WHAT TO PRODUCE - Put every line of the records from the one containing "сегодня 74 года! Пусть улыбка" down to the one containing "es ideal como", both included, into a numbered list, leaving out any blank lines.

DATA FOR ANALYSIS -

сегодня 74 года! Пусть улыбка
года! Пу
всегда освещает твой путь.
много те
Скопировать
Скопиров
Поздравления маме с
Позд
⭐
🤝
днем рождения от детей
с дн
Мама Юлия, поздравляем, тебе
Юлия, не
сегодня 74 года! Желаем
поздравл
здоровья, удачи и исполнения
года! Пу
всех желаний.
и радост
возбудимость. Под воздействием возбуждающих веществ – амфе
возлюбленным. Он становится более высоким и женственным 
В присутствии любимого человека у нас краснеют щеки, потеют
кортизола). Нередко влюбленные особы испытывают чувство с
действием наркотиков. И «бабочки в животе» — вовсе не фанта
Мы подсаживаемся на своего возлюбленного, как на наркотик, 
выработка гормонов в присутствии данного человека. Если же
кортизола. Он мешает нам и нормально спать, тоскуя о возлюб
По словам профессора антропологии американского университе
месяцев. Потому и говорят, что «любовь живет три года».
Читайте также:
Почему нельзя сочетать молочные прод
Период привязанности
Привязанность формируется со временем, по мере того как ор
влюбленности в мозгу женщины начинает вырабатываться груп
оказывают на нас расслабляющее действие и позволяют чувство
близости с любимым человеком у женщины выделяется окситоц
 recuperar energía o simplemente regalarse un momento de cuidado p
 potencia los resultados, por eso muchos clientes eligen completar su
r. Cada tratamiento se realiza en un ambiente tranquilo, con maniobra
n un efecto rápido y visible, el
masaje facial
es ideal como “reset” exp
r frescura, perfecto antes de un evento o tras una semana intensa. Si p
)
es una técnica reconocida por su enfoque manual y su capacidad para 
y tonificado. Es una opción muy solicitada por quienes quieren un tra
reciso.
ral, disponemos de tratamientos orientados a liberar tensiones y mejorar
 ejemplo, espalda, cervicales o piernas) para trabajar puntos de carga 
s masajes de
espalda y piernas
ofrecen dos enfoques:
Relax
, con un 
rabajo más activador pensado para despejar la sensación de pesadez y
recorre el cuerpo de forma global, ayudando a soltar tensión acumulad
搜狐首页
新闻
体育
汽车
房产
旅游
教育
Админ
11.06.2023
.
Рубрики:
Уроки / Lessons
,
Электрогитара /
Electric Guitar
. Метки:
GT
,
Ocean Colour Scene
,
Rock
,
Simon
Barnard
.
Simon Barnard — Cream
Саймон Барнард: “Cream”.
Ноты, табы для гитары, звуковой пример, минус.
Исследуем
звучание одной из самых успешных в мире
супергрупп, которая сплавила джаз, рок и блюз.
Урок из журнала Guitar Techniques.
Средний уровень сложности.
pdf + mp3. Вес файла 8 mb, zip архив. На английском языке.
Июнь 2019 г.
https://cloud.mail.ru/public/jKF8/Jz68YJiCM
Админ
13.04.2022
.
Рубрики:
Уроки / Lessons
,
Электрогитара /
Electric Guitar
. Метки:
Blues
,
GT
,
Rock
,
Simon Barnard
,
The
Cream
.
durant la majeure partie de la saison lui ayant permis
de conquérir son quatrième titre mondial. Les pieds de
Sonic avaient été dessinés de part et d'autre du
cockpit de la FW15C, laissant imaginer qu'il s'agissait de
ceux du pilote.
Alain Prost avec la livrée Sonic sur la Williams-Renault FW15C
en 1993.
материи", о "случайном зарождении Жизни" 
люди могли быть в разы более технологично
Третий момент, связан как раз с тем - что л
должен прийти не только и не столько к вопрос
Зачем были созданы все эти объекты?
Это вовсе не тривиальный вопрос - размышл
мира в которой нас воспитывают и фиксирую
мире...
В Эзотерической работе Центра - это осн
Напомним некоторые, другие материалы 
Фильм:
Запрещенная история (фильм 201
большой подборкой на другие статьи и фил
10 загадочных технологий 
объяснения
* * *
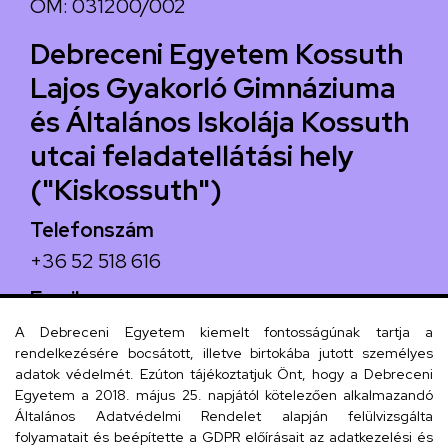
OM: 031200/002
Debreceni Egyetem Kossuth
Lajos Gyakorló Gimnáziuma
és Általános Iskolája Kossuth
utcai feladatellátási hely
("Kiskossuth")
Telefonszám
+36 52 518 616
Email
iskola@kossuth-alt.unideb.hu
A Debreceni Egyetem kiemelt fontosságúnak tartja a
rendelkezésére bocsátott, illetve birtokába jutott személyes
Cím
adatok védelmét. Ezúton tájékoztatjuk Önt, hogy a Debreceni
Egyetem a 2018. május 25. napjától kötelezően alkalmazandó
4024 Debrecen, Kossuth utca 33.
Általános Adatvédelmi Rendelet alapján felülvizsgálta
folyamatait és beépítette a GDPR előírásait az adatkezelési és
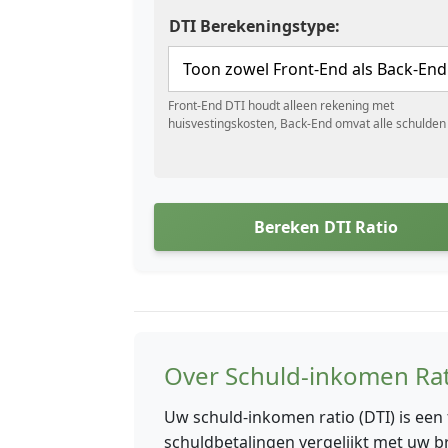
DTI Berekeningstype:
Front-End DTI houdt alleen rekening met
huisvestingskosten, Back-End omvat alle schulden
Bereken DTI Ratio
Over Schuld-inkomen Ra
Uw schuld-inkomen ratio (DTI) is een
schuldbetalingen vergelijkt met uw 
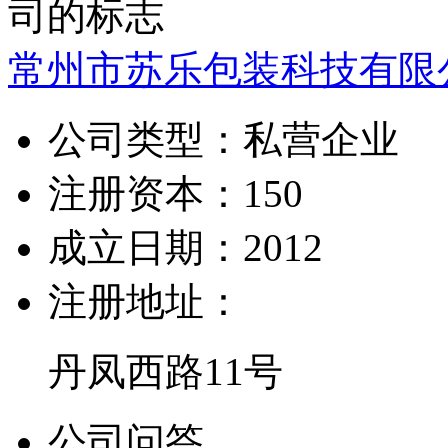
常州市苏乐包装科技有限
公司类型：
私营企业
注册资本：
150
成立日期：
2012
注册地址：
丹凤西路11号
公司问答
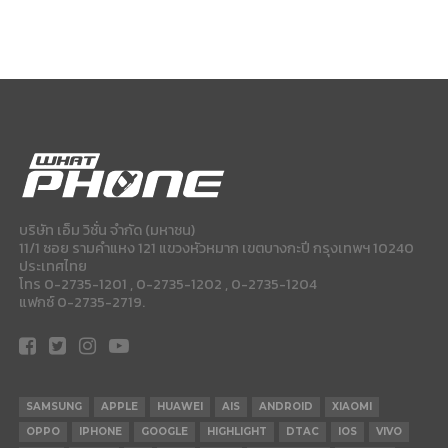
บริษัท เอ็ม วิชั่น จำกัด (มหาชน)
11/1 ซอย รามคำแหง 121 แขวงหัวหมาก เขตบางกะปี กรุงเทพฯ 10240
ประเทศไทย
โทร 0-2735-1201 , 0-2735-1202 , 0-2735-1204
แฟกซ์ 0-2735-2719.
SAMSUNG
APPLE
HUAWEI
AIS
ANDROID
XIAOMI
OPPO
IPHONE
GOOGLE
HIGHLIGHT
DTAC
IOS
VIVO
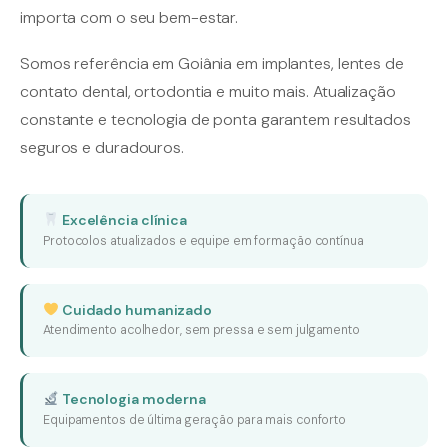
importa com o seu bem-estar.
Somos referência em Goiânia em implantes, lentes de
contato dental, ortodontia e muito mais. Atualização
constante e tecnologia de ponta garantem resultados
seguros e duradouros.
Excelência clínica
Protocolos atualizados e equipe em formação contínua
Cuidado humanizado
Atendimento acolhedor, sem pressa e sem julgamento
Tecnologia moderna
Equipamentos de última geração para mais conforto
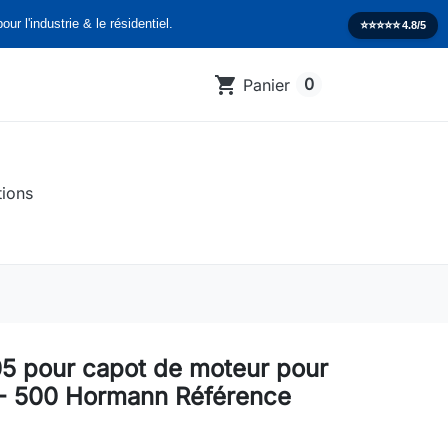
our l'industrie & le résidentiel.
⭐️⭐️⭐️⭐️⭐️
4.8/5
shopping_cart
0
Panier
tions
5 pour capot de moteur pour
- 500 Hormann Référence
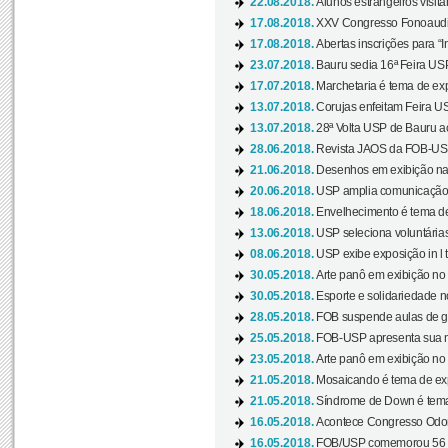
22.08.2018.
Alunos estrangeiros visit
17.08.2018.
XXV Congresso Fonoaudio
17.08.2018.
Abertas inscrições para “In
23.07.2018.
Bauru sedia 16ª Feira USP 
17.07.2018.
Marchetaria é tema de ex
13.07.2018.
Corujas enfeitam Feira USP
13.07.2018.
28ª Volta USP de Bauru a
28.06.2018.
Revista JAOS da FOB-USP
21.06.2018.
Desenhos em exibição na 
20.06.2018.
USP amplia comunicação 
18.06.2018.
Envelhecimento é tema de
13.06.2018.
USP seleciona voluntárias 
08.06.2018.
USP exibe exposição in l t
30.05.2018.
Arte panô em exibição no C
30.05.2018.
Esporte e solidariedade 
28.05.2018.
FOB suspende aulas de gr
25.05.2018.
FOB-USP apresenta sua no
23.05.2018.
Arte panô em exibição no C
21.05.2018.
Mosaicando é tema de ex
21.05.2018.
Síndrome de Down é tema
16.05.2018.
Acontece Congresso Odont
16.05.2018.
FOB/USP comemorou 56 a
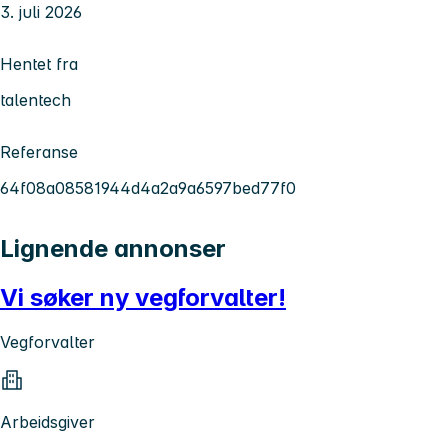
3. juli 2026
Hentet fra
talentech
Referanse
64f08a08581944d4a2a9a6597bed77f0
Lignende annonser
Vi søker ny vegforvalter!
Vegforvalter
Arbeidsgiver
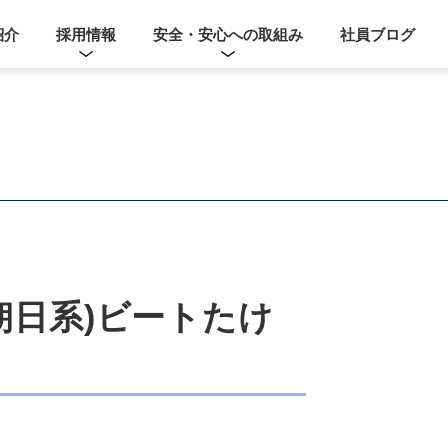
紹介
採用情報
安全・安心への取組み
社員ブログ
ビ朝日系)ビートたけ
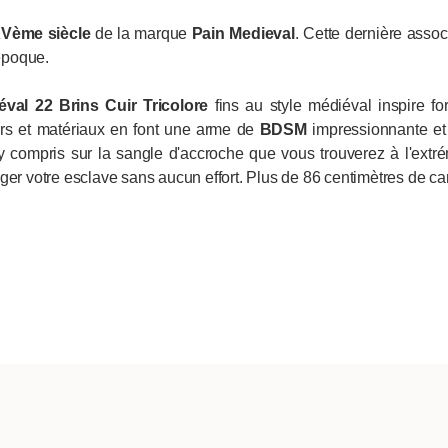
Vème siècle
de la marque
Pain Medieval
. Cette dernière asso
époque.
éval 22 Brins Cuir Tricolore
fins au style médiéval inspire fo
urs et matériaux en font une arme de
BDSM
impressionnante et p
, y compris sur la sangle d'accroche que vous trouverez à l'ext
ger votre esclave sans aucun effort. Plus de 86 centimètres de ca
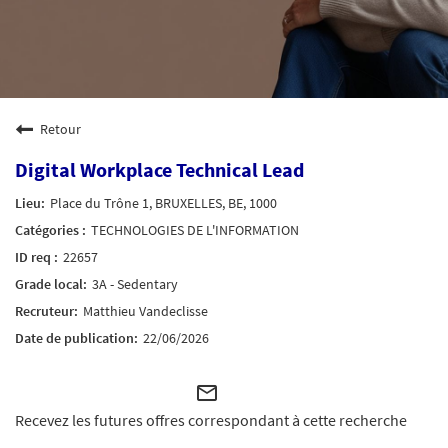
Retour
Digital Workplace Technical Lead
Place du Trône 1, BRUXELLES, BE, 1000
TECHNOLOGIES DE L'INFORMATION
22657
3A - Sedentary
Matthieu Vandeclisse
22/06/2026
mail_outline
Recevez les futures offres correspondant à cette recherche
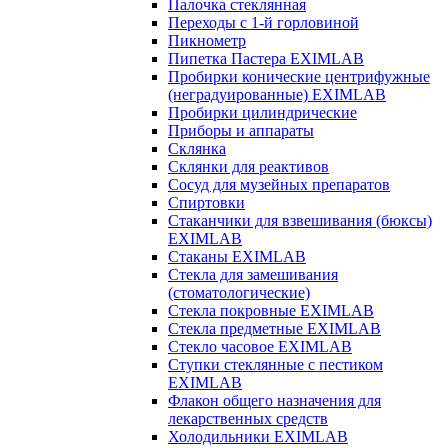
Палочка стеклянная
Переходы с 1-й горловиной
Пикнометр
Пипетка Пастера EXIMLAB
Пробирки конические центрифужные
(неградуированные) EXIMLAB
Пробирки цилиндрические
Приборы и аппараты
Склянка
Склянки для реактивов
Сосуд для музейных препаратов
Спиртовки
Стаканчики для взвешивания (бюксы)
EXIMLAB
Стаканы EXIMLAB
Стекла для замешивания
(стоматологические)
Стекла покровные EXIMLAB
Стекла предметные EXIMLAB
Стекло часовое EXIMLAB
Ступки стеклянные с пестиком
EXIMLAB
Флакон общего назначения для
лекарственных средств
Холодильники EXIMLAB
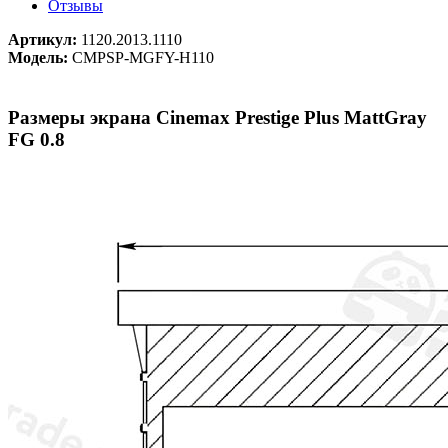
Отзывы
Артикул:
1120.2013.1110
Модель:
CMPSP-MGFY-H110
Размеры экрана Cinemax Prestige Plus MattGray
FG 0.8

EXERCISE RESULT -
1. сегодня 74 года! Пусть улыбка
2. года! Пу
3. всегда освещает твой путь.
4. много те
5. Скопировать
6. Скопиров
7. Поздравления маме с
8. Позд
9. ⭐
10. 🤝
11. днем рождения от детей
12. с дн
13. Мама Юлия, поздравляем, тебе
14. Юлия, не
15. сегодня 74 года! Желаем
16. поздравл
17. здоровья, удачи и исполнения
18. года! Пу
19. всех желаний.
20. и радост
21. возбудимость. Под воздействием возбуждающих веществ – амфе
22. возлюбленным. Он становится более высоким и женственным 
23. В присутствии любимого человека у нас краснеют щеки, потеют
24. кортизола). Нередко влюбленные особы испытывают чувство с
25. действием наркотиков. И «бабочки в животе» — вовсе не фанта
26. Мы подсаживаемся на своего возлюбленного, как на наркотик, 
27. выработка гормонов в присутствии данного человека. Если же
28. кортизола. Он мешает нам и нормально спать, тоскуя о возлюб
29. По словам профессора антропологии американского университе
30. месяцев. Потому и говорят, что «любовь живет три года».
31. Читайте также:
32. Почему нельзя сочетать молочные прод
33. Период привязанности
34. Привязанность формируется со временем, по мере того как ор
35. влюбленности в мозгу женщины начинает вырабатываться груп
36. оказывают на нас расслабляющее действие и позволяют чувство
37. близости с любимым человеком у женщины выделяется окситоц
38.  recuperar energía o simplemente regalarse un momento de cuidado p
39.  potencia los resultados, por eso muchos clientes eligen completar su
40. r. Cada tratamiento se realiza en un ambiente tranquilo, con maniobra
41. n un efecto rápido y visible, el
42. masaje facial
43. es ideal como “reset” exp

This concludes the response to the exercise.